É a primeira vez que ela não tem resposta pra uma pergunta, e é a primeira vez que ele perde o controle diante de uma situação desagradável. Foi depois de mais uma discussão que iniciara ainda pela manhã, sem motivo aparente. Ele queria fazer uma coisa, ela queria que ele fizesse outra. Coisas do dia a dia. Coisas da vida.
Desde o início, eles enfrentaram muita dificuldade, desde financeira até a família dela, que não aprovava os dois. Ela filha mimada, querida, criada com extremo cuidado. E ele filho da rua, da vadiagem. Desde pequeno aprendeu a manha de dançar conforme a música. Desde muito tempo, ele sabia como se portar diante das dificuldades sem perder a calma.
Foi assim, como dois polos diferentes de um imã que eles se aproximaram. Ela ficou curiosa em saber quem era o garoto que tanto se falava na escola. Ela, garotinha bonita, estudava durante o dia, e ouvia histórias sobre o guri que estudava à noite e tanto aprontava na escola. Não que fosse uma pessoa errada. Não era mau, não era marginal, nem nada do tipo. Mas fazia coisas que todo mundo duvidava.
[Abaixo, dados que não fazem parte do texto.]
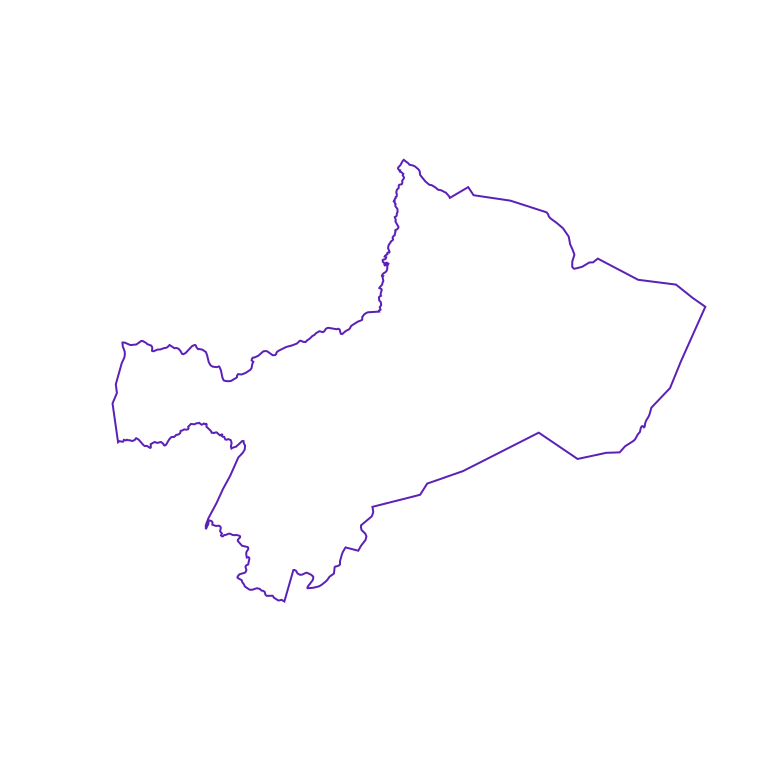 the district of Mossurize, Manica, Mozambique, rotated 214°
{"feature_id": "85939544B24800488676804", "entity_name": "Mossurize", "entity_type": "district", "adm_level": 2, "iso_a3": "MOZ", "parent_name": "Mozambique", "parent_adm1": "Manica", "projection": "natural_earth1", "projection_center": [33.088, -20.472], "detail": "fine", "context": "isolated", "style": "outline", "palette": "violet", "viewbox_px": 768, "rotation_deg": 214, "n_neighbors": 0, "source": "geoboundaries", "source_scale": "gbopen_adm2", "svg_char_len": 6166}
<svg xmlns="http://www.w3.org/2000/svg" viewBox="0 0 768 768"><g transform="rotate(214 384 384)"><path d="M571.9,187.0L571.5,188.6L568.3,190.0L568.0,190.4L568.4,192.3L566.6,192.8L565.9,194.1L564.9,194.2L563.5,195.1L560.9,195.9L559.4,198.1L559.2,200.5L556.4,200.7L549.1,198.8L547.7,198.8L545.9,200.1L542.3,200.2L541.9,200.5L541.9,201.1L543.8,203.7L541.7,207.7L539.1,208.3L536.5,211.2L533.4,211.0L532.4,210.2L531.4,210.4L530.7,211.9L531.1,217.4L530.8,220.6L530.3,221.4L528.3,222.9L527.8,225.7L526.7,226.5L525.7,228.5L525.5,229.4L526.4,231.5L525.2,232.7L524.3,234.6L522.5,235.5L521.1,236.9L521.3,238.1L522.4,239.0L521.7,242.9L518.5,244.7L517.5,246.7L516.2,247.4L515.5,248.5L512.6,248.2L511.8,249.1L511.3,250.5L510.3,250.5L509.0,251.6L508.4,251.3L507.7,249.7L507.1,249.3L501.3,248.3L499.6,247.2L498.6,248.0L497.5,248.2L496.7,249.5L495.7,250.3L491.3,249.7L490.2,251.6L489.8,251.6L489.3,250.2L488.3,250.1L486.9,250.8L484.6,249.3L483.3,249.8L482.3,251.2L480.0,251.8L478.7,251.1L477.2,249.6L476.0,246.5L474.4,245.2L473.9,246.5L471.6,249.3L469.6,257.6L468.5,258.1L467.0,256.4L464.6,255.2L462.8,251.6L462.6,248.2L463.7,241.6L460.2,222.0L458.8,207.0L456.3,192.0L454.5,174.5L452.7,167.1L450.5,164.0L451.4,169.8L452.8,172.2L452.6,173.1L452.1,173.4L450.4,173.9L449.2,173.6L448.6,173.2L447.7,171.4L444.0,172.3L441.7,174.2L439.9,174.3L438.7,173.3L437.7,170.5L437.1,170.0L434.8,169.5L434.5,167.3L433.0,167.1L432.2,168.0L432.0,169.5L430.7,170.5L429.1,173.0L427.9,173.8L425.1,174.2L423.1,175.2L422.1,176.3L418.8,177.4L418.1,177.2L417.6,176.6L418.0,173.3L417.4,172.1L411.3,170.5L406.1,172.5L405.2,172.5L404.2,171.2L404.1,167.6L403.0,165.8L400.7,163.4L399.7,164.6L398.7,164.6L397.9,163.9L395.7,158.4L396.8,156.7L396.7,155.0L394.0,152.8L393.6,150.6L393.8,149.8L397.4,145.4L397.7,142.7L397.5,141.9L396.8,141.4L392.4,141.8L390.3,140.3L388.4,139.7L386.0,138.3L380.5,138.3L378.3,139.6L375.3,143.5L372.7,144.6L369.7,144.3L368.8,144.9L366.8,145.0L364.4,143.0L362.7,142.8L358.1,146.1L357.2,146.0L356.0,145.3L350.9,145.4L350.0,145.8L348.2,147.8L345.0,148.0L355.1,179.1L354.1,179.8L352.4,179.9L349.7,178.6L347.1,178.8L345.4,180.0L343.2,183.7L342.4,184.4L337.9,185.1L335.1,184.8L333.9,183.2L333.4,181.3L333.9,173.7L333.5,172.1L333.1,172.0L328.6,175.6L324.6,180.1L323.3,183.0L321.7,188.3L321.4,190.8L321.4,193.8L319.5,198.8L322.5,204.6L322.2,205.6L321.2,206.4L319.7,208.7L319.6,209.9L321.3,212.3L323.6,219.1L324.2,221.8L324.5,227.0L312.1,231.4L312.6,236.9L312.1,244.4L313.4,247.9L315.9,249.5L320.9,250.4L322.7,252.0L324.0,254.0L320.2,267.2L320.4,269.0L321.4,272.0L324.9,275.7L292.1,312.4L292.5,325.6L269.8,356.0L228.5,430.2L181.6,430.1L161.3,451.2L150.4,459.1L149.3,467.2L145.3,476.5L144.9,478.5L145.4,484.1L145.0,487.3L146.4,490.8L146.7,492.8L146.4,493.5L145.4,493.8L144.3,493.4L144.0,494.3L145.5,497.4L146.2,500.1L146.4,504.7L146.8,507.0L149.1,513.9L144.6,540.6L150.5,568.8L160.8,627.7L176.7,628.0L197.5,629.7L231.6,612.5L276.9,607.5L278.7,601.7L281.7,599.6L285.3,591.9L290.4,586.2L291.4,585.8L293.5,586.4L296.4,590.8L298.4,597.6L302.4,600.6L307.8,603.9L313.3,609.5L322.7,613.2L330.8,614.1L338.7,614.4L340.9,615.0L343.3,616.7L345.3,617.2L381.7,606.7L415.3,590.6L424.3,594.3L433.5,575.1L434.9,576.0L439.5,577.2L445.2,576.5L447.8,575.3L451.0,575.7L455.7,575.5L457.8,574.5L463.1,575.1L470.9,577.5L473.6,580.5L475.5,581.2L480.0,581.7L482.0,581.4L485.5,580.0L487.0,580.5L493.0,580.9L493.2,579.3L492.8,574.7L493.3,571.4L492.9,570.5L491.3,569.8L490.1,570.2L489.8,569.1L489.2,568.9L488.4,569.3L485.5,569.0L485.2,567.5L482.9,566.4L482.5,565.5L482.6,562.6L481.4,561.3L481.0,559.6L482.8,557.6L482.7,556.7L481.4,554.6L481.9,552.2L481.2,550.1L480.4,549.1L479.8,548.9L478.6,547.1L478.4,546.3L478.9,545.6L478.3,544.5L478.5,544.0L478.3,542.4L477.9,542.1L478.2,541.4L478.0,540.8L477.1,541.1L475.9,539.8L474.9,539.6L474.7,538.6L473.7,537.6L470.9,536.7L468.9,534.2L468.8,532.7L467.9,531.2L467.6,530.1L468.4,528.4L465.9,526.5L465.4,525.1L459.8,522.3L459.5,521.5L459.5,519.8L460.6,518.1L460.4,517.2L459.6,516.8L459.0,514.4L458.3,513.5L458.9,511.5L458.8,510.2L457.3,509.0L457.2,508.4L458.0,505.7L457.7,505.0L457.9,502.8L457.6,501.0L456.5,498.8L453.3,496.7L453.2,495.9L454.3,495.1L454.5,494.3L453.8,493.6L454.8,491.0L454.7,490.0L453.0,490.3L452.7,489.0L452.9,487.9L454.2,486.7L454.4,485.9L453.1,484.5L451.6,484.6L450.5,483.2L449.6,482.8L449.0,483.5L448.9,484.3L449.9,485.7L449.5,486.2L447.6,486.2L447.3,483.8L445.5,480.9L445.1,479.1L445.3,477.7L446.4,475.1L446.4,472.7L446.0,472.4L445.0,472.9L444.9,471.7L442.1,469.0L442.0,467.6L441.1,465.3L441.7,461.5L441.5,460.9L439.3,461.3L438.5,460.8L437.4,457.3L436.6,455.9L435.8,455.5L436.7,453.6L436.6,453.0L434.7,450.6L432.5,450.1L430.8,448.3L430.4,447.7L430.5,445.3L428.4,443.7L429.2,442.0L428.5,441.3L437.4,434.5L438.7,432.4L439.3,430.8L439.5,427.4L438.2,425.5L438.1,424.6L440.6,421.0L443.0,415.6L443.7,413.6L443.4,411.3L443.6,409.7L445.3,406.6L446.6,402.0L448.0,401.5L451.3,404.4L452.9,404.2L453.7,403.0L461.3,399.6L462.4,398.6L463.0,397.2L463.0,394.3L463.4,393.2L463.8,392.7L467.0,391.7L468.8,388.1L469.1,385.8L470.2,383.8L471.0,379.9L472.1,377.2L472.5,374.9L474.5,373.8L477.3,373.3L478.0,372.6L478.8,368.9L481.7,364.7L485.8,360.0L489.7,353.1L490.6,351.0L490.7,349.9L490.1,348.7L490.4,347.1L492.4,345.6L499.0,345.8L500.6,345.1L502.3,343.6L504.0,337.2L506.3,333.4L507.4,332.7L507.6,331.1L507.0,329.6L504.7,329.3L504.5,327.3L502.7,323.1L502.7,321.2L504.7,316.3L506.2,313.9L507.6,312.1L510.5,310.6L510.5,308.5L509.8,307.7L509.8,306.8L512.6,300.9L514.9,299.0L518.4,297.4L519.3,297.5L521.7,299.1L527.0,304.3L530.1,306.2L530.7,306.3L531.9,304.6L535.6,302.6L538.2,302.5L541.5,304.1L546.6,308.8L549.5,310.9L553.9,310.9L556.7,309.7L557.6,308.9L559.9,309.5L561.5,310.7L562.2,310.7L562.8,310.5L564.3,308.1L565.8,298.8L567.0,296.5L568.4,296.1L570.7,297.4L573.8,298.3L575.8,298.0L577.8,296.5L583.6,296.4L584.1,293.6L584.8,292.2L586.4,290.8L588.8,287.5L591.0,285.9L593.4,282.2L594.9,281.8L596.4,284.6L598.3,285.7L602.4,284.7L604.6,285.0L608.2,284.7L609.3,283.9L611.4,278.3L615.3,275.0L616.3,274.4L622.3,273.3L624.0,272.1L621.7,269.2L617.0,265.8L615.5,263.8L614.1,260.9L613.1,254.7L606.2,233.8L600.4,227.2L598.2,216.1L571.9,187.0Z" fill="none" stroke="#5b21b6" stroke-width="2"/></g></svg>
Passava as noites na lanchonete da escola com um violão e uma roda de amigos. Era popular o garoto. Ela, garotinha tímida.
O ponto de ônibus foi o lugar escolhido para esse encontro. Ele passou, olhou para aquela menininha e se aproximou. Conversaram muito naquele dia, e se tornaram amigos. E ali surgiu um interesse mutuo que acabou por se tornar algo maior.
Ela deixou muita coisa pra trás pra poder ficar com ele. Deixou amigos, deixou sua vida pra se dedicar a alguém que ela achava que conhecia.
Ele por sua vez, abandonou baladas, abandonou sua melhor amiga, que era a noite. Deixou pra trás a rua, sua verdadeira escola.
De repente, os dois se viram casados. Quem diria que a princesinha e o vagabundo seriam um só. Os anos passaram, os dois se amaram. Um amor diferente, apesar de não se desgrudarem, apesar de terem um pelo outro um sentimento muito forte, parecia que estava sempre por acabar, como se qualquer coisa pudesse separar essas duas pessoas.
A vida os pôs a prova. Colocou pedras em seu caminho, eles desviaram. Trouxe problemas dos mais variados, eles superaram.
Quando mais nada poderia terminar essa história, algo terminou.
Agora ela está chorando no quarto sem resposta pra pergunta que ele fez.
- Você quer que eu vá embora?
E ele está descontrolado. Sentado no sofá da sala, chora, esmurra a parede como se fosse ela a culpada por todos os problemas que ele está passando.
Ele tenta se acalmar, levanta e vai até o quarto. Ela está deitada com a cara no travesseiro, sem coragem de olhar nos olhos dele.
Sentado ao lado dela, ele olha para os móveis do quarto como numa despedida. Seus olhos param sobre a cômoda, onde fica um retrato dos dois. Ele lembra do dia que tiraram aquela foto. Sete anos antes, na praça da cidade. Era a noite do aniversário dele e o presente foi um beijo e um abraço. O melhor que ele já ganhara na vida, pois foi o mais sincero.
Ele levanta, vai até lá, pega o retrato e o aperta contra o peito. Pega uma caneta e escreve algo no verso. Recoloca a foto no mesmo lugar que estava antes e sai, pega suas coisas e vai. A porta se fecha.
Ela levanta, é sua vez de abraçar a lembrança do início de seu namoro. Olha o verso do retrato e lê na caligrafia torta e quase sem compreensão dele.
“Não chore esta noite. Eu apenas te amo".